• [EXERCISE DESCRIPTION]
From the records below, please print only the lines from the one containing "right elbow: (736, 601)" through the one containing "left knee: (542, 535)", both included. Skip the pictures.

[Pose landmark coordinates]
━━━━━━━━━━━━━━━━━━━━
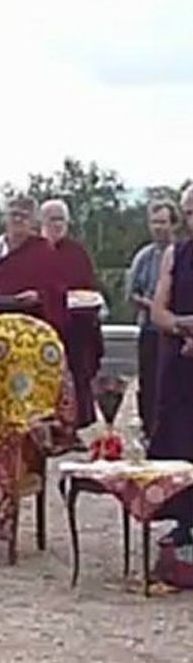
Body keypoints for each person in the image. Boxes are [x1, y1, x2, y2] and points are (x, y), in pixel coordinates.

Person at [149, 187, 193, 554]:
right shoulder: (174, 255)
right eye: (189, 213)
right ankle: (185, 521)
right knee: (181, 440)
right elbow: (158, 310)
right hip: (181, 363)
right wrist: (181, 325)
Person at [41, 199, 104, 428]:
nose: (56, 225)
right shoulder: (35, 251)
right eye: (51, 219)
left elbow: (88, 284)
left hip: (76, 325)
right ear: (42, 222)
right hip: (43, 325)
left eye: (61, 219)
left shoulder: (77, 252)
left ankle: (79, 423)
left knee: (79, 372)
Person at [127, 200, 178, 439]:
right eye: (154, 222)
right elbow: (132, 293)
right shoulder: (143, 257)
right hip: (148, 328)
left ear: (173, 224)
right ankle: (148, 430)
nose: (158, 227)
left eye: (163, 222)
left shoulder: (181, 254)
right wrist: (151, 305)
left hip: (175, 330)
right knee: (148, 381)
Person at [0, 197, 68, 334]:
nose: (18, 220)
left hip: (35, 328)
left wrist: (38, 296)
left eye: (23, 216)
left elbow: (58, 291)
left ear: (33, 221)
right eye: (13, 215)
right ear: (5, 218)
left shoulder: (45, 250)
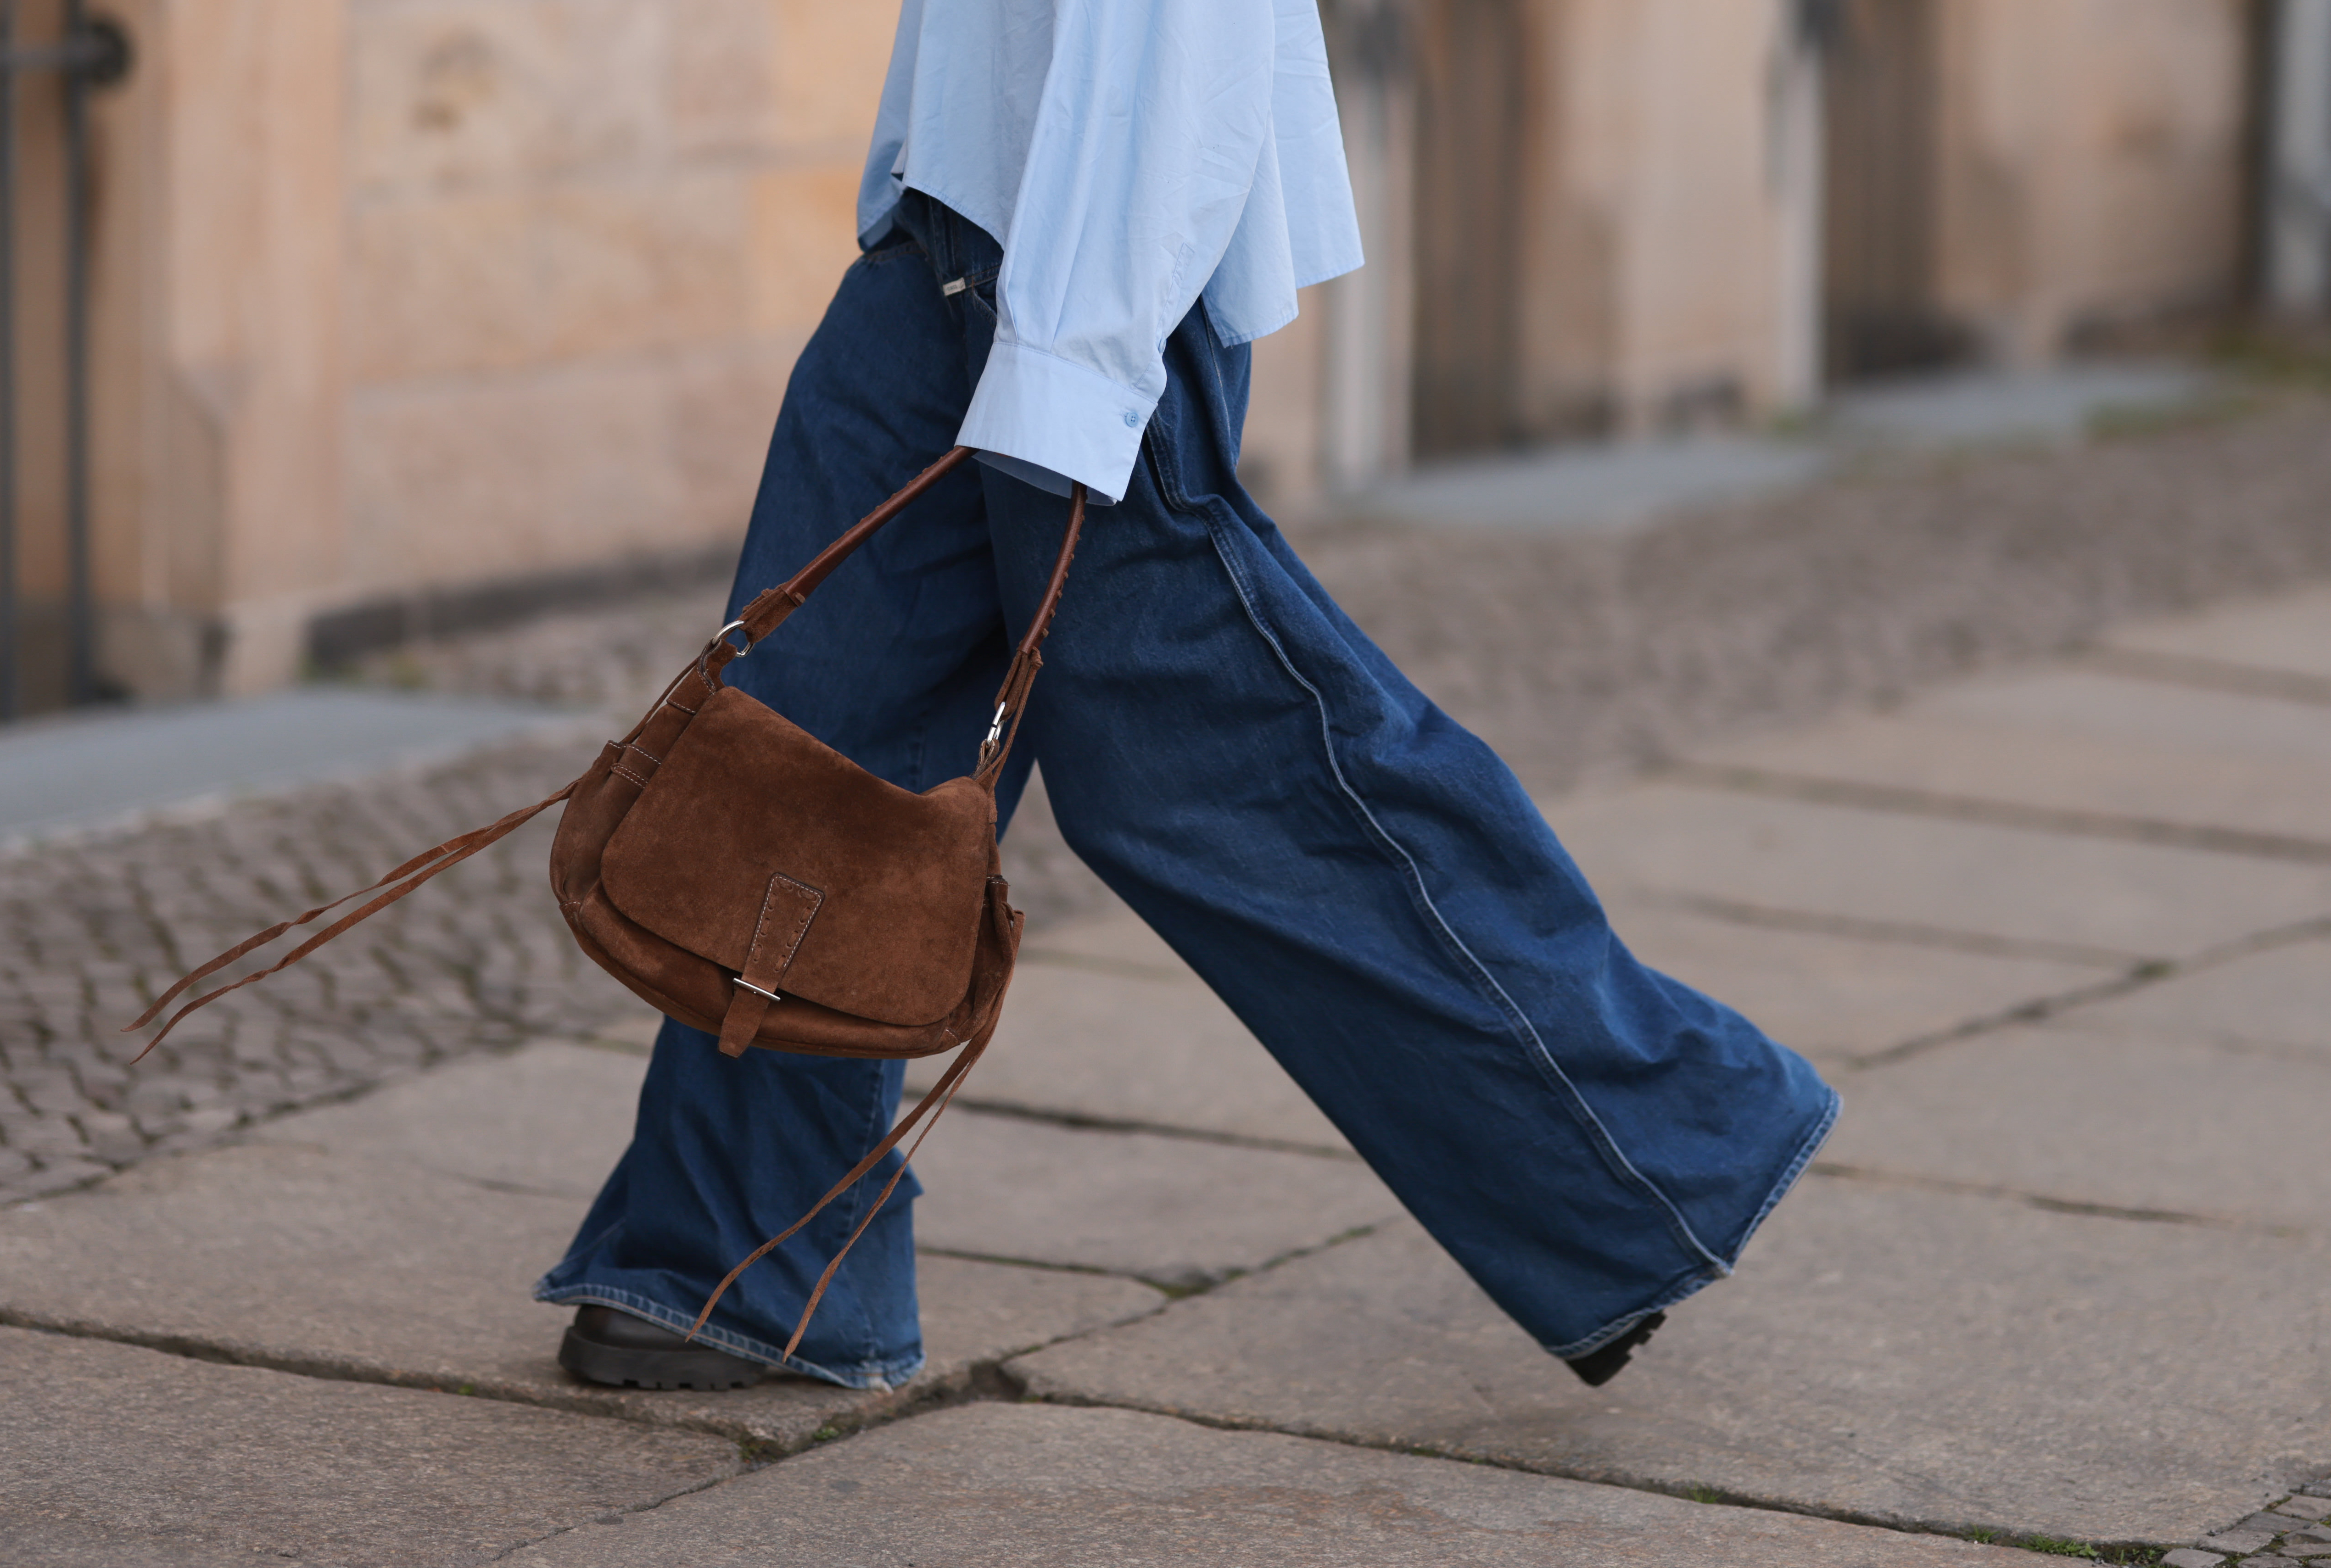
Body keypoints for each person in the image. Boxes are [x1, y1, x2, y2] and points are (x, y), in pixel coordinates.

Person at [538, 0, 1840, 1394]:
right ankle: (740, 1259)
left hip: (1086, 264)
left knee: (1227, 765)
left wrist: (1078, 356)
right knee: (808, 730)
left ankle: (1649, 1148)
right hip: (955, 222)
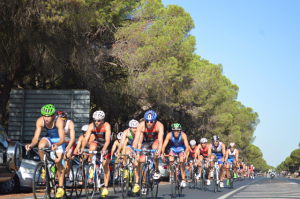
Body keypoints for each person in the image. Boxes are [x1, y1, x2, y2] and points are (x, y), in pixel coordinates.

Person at [25, 104, 66, 198]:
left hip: (59, 141)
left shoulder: (59, 121)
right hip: (49, 139)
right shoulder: (40, 121)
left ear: (53, 115)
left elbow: (63, 139)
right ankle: (44, 165)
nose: (46, 118)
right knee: (41, 146)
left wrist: (57, 145)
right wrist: (31, 145)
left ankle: (60, 187)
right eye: (44, 115)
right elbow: (36, 137)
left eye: (48, 116)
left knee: (58, 161)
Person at [132, 110, 164, 194]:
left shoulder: (159, 126)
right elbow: (136, 140)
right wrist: (133, 150)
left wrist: (159, 152)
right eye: (147, 121)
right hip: (146, 142)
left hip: (155, 141)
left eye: (151, 121)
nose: (149, 123)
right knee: (142, 162)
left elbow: (160, 141)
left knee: (155, 149)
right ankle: (144, 185)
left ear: (155, 121)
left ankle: (156, 170)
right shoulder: (141, 125)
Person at [81, 110, 112, 197]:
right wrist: (82, 148)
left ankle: (105, 187)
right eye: (95, 120)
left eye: (98, 120)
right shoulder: (91, 126)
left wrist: (104, 149)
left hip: (106, 144)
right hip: (98, 142)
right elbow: (86, 138)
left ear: (103, 120)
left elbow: (108, 140)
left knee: (105, 164)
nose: (96, 122)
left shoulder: (106, 125)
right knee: (92, 147)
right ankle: (92, 165)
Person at [116, 119, 142, 193]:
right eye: (133, 128)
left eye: (136, 127)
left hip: (137, 147)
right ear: (130, 128)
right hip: (130, 146)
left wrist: (137, 154)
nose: (135, 129)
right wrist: (118, 151)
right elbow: (121, 143)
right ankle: (126, 166)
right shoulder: (126, 132)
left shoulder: (140, 132)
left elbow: (139, 144)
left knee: (137, 164)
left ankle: (137, 183)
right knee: (127, 152)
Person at [161, 123, 190, 188]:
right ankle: (172, 173)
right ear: (172, 131)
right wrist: (162, 152)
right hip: (173, 148)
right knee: (170, 159)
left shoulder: (183, 135)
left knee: (181, 161)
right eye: (174, 131)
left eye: (177, 131)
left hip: (181, 148)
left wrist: (185, 153)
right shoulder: (169, 135)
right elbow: (164, 145)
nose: (176, 132)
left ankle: (183, 180)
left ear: (180, 131)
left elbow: (187, 147)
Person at [57, 111, 76, 186]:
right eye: (60, 120)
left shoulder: (70, 124)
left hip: (70, 142)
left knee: (66, 157)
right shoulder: (57, 123)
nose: (62, 122)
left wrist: (68, 148)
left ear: (66, 119)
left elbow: (73, 138)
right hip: (62, 142)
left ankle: (67, 177)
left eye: (63, 120)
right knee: (58, 158)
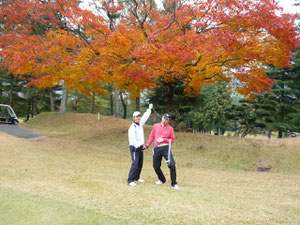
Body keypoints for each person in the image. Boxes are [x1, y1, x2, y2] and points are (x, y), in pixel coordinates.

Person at [145, 113, 179, 190]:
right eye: (165, 118)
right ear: (162, 118)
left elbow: (172, 140)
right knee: (156, 166)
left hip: (166, 147)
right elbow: (151, 137)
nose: (165, 121)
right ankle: (162, 180)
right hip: (157, 148)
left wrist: (164, 139)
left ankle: (174, 183)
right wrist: (147, 145)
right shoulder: (155, 126)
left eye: (167, 120)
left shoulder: (170, 128)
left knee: (172, 165)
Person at [127, 103, 153, 187]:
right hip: (134, 147)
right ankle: (130, 180)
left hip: (140, 147)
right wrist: (140, 145)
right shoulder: (132, 127)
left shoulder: (140, 124)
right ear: (133, 118)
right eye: (137, 116)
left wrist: (149, 109)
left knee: (140, 164)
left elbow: (145, 116)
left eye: (139, 116)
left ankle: (137, 177)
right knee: (135, 163)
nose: (138, 118)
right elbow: (133, 140)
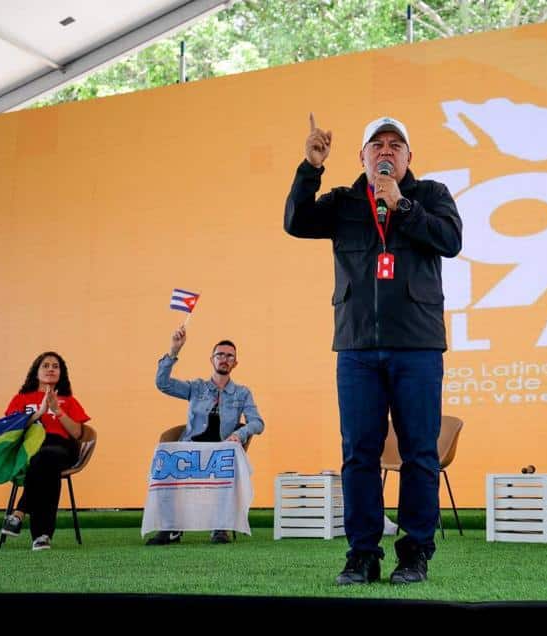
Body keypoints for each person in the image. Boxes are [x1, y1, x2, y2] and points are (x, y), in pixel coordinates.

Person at [284, 114, 462, 584]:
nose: (385, 152)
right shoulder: (343, 202)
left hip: (417, 345)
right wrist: (310, 168)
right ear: (362, 157)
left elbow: (451, 241)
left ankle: (415, 552)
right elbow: (296, 222)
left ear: (409, 157)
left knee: (419, 453)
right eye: (376, 146)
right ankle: (362, 553)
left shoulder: (432, 196)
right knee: (359, 453)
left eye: (395, 145)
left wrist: (402, 205)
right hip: (357, 346)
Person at [146, 326, 265, 545]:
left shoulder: (242, 393)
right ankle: (170, 528)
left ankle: (220, 527)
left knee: (229, 465)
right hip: (190, 450)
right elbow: (162, 384)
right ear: (212, 359)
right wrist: (173, 351)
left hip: (220, 452)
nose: (224, 359)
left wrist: (240, 434)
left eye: (230, 356)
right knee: (163, 465)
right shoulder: (196, 387)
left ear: (235, 363)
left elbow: (258, 422)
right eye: (220, 355)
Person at [0, 352, 91, 551]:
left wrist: (57, 410)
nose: (51, 369)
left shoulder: (68, 400)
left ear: (61, 373)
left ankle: (19, 514)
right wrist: (39, 413)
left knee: (45, 459)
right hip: (32, 448)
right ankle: (42, 537)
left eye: (55, 366)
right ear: (36, 372)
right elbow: (11, 428)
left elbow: (77, 433)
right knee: (43, 464)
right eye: (46, 365)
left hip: (62, 448)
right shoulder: (21, 398)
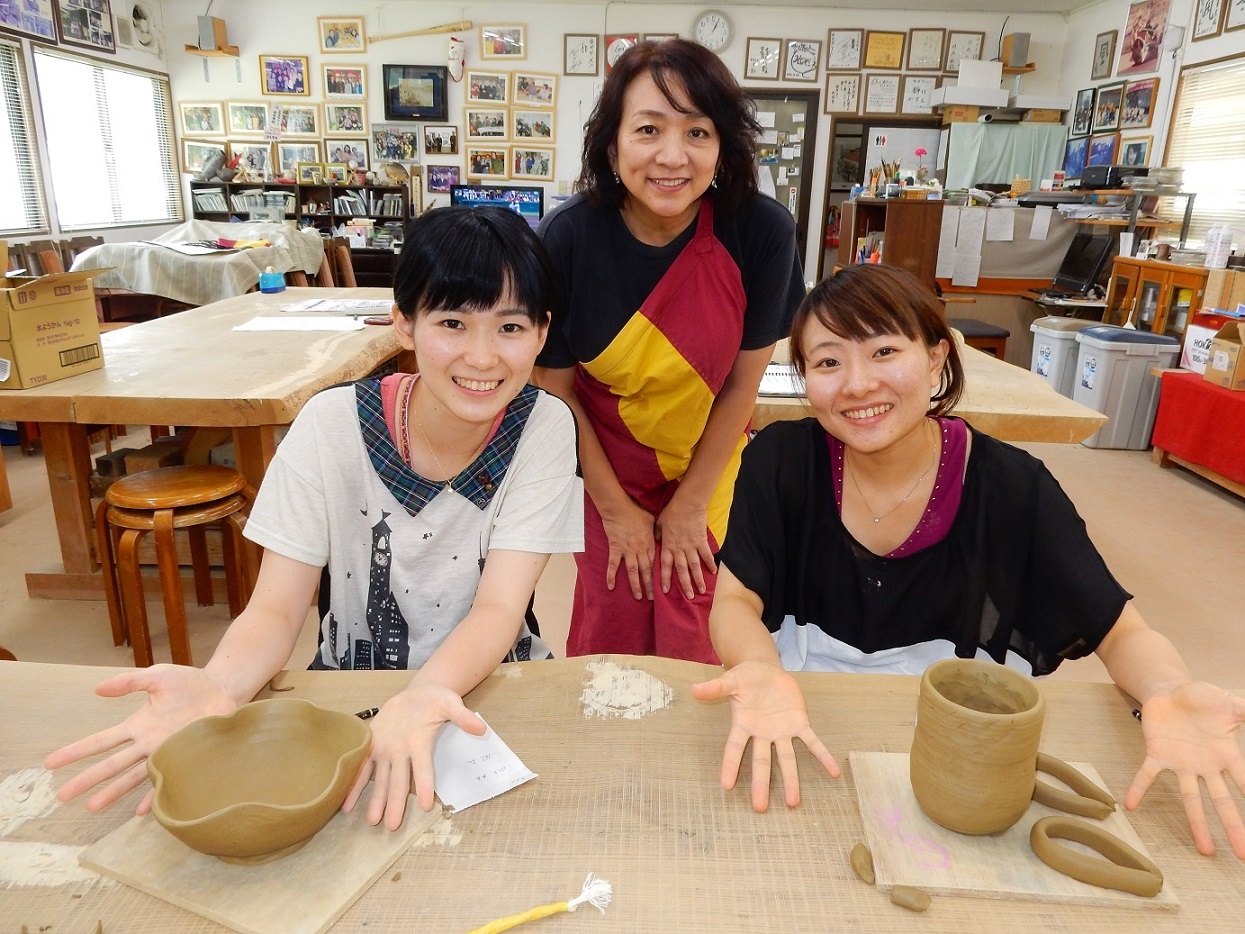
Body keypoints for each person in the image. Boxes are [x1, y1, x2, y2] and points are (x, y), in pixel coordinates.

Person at [44, 207, 584, 832]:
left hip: (493, 681)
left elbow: (499, 609)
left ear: (543, 334)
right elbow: (276, 608)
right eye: (453, 322)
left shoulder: (543, 426)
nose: (483, 357)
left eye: (511, 326)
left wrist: (425, 696)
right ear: (403, 324)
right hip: (350, 694)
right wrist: (221, 685)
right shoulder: (331, 425)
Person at [690, 264, 1245, 859]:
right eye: (828, 362)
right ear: (804, 377)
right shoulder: (780, 460)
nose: (856, 384)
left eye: (883, 351)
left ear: (935, 358)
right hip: (800, 718)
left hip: (963, 737)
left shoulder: (1011, 485)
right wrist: (757, 666)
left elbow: (1119, 629)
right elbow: (736, 601)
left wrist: (1169, 690)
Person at [534, 38, 805, 663]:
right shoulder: (568, 237)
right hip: (603, 466)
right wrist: (616, 511)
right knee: (612, 630)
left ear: (723, 147)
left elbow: (744, 386)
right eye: (649, 129)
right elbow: (554, 392)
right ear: (612, 144)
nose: (672, 156)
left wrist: (687, 508)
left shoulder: (761, 232)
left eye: (698, 132)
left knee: (701, 626)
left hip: (710, 465)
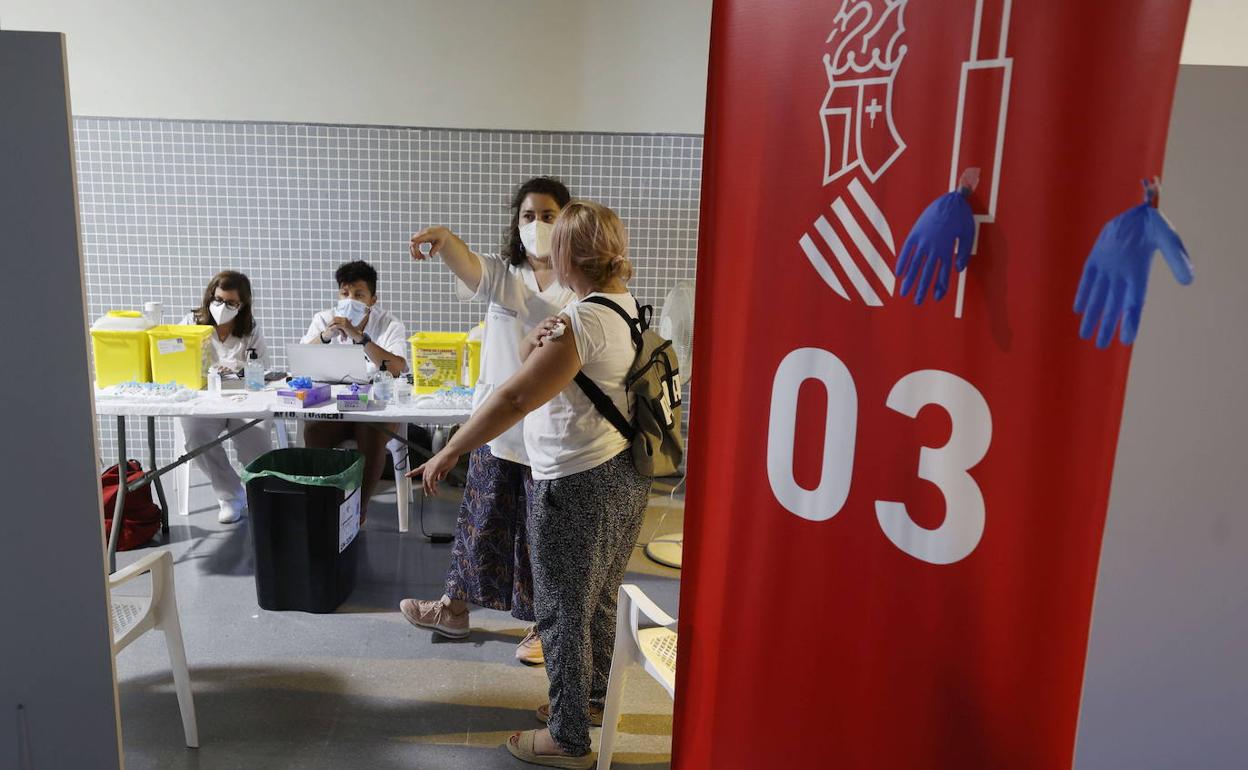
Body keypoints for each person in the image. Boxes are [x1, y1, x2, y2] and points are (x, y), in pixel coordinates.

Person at [414, 201, 652, 769]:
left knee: (563, 608)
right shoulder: (623, 309)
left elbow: (516, 397)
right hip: (620, 475)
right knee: (594, 600)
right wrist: (533, 342)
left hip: (575, 481)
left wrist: (449, 449)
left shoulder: (582, 320)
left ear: (569, 253)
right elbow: (547, 374)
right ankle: (589, 703)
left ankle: (567, 739)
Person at [399, 177, 575, 667]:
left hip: (551, 434)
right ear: (515, 225)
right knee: (479, 521)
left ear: (568, 222)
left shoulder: (578, 284)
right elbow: (470, 265)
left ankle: (544, 625)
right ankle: (453, 609)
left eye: (548, 216)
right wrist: (445, 238)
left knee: (542, 535)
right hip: (495, 427)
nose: (537, 225)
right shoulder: (505, 274)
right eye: (527, 216)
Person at [300, 260, 408, 521]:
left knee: (371, 431)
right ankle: (323, 504)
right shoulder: (324, 320)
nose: (350, 300)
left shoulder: (390, 324)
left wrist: (361, 338)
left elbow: (398, 367)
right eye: (345, 294)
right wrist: (326, 336)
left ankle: (358, 510)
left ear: (373, 299)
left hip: (376, 408)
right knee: (313, 433)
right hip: (335, 406)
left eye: (359, 294)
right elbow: (301, 362)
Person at [178, 271, 272, 524]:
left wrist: (238, 371)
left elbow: (262, 368)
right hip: (204, 399)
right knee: (197, 437)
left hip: (243, 397)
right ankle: (230, 494)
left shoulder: (250, 329)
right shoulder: (191, 322)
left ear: (242, 305)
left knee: (257, 436)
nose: (223, 307)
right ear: (210, 296)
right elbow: (177, 362)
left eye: (231, 303)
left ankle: (258, 493)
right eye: (218, 300)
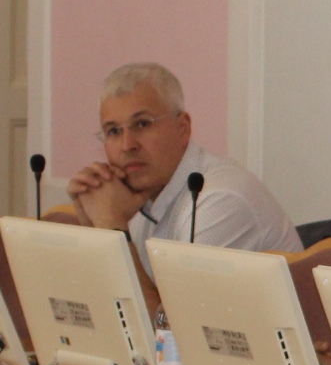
━━━━━━━━━━━━━━━━━━━━
• [ANSWER FOR THIS EXERCISE]
right elbow: (736, 601)
left wrist: (1169, 690)
Person at [534, 38, 805, 663]:
right shoulder: (568, 237)
right hip: (603, 466)
right wrist: (616, 511)
right knee: (612, 630)
left ear: (723, 147)
left elbow: (744, 386)
right eye: (649, 129)
right elbow: (554, 392)
right ear: (612, 144)
nose: (672, 156)
left wrist: (687, 508)
left shoulder: (761, 232)
left eye: (698, 132)
left knee: (701, 626)
left hip: (710, 465)
Body keypoints for each person in the image. Boxes are [x1, y1, x2, y2] and points are (x, y), in pixel coordinates.

Person at [414, 201, 652, 769]:
left knee: (563, 608)
right shoulder: (623, 309)
left elbow: (516, 397)
right hip: (620, 475)
right knee: (594, 600)
right wrist: (533, 342)
left hip: (575, 481)
left wrist: (449, 449)
left shoulder: (582, 320)
left ear: (569, 253)
right elbow: (547, 374)
right ankle: (589, 703)
left ankle: (567, 739)
Person at [399, 177, 575, 667]:
left hip: (551, 434)
right ear: (515, 225)
right knee: (479, 521)
left ear: (568, 222)
left shoulder: (578, 284)
right elbow: (470, 265)
left ankle: (544, 625)
right ankle: (453, 609)
left eye: (548, 216)
right wrist: (445, 238)
left knee: (542, 535)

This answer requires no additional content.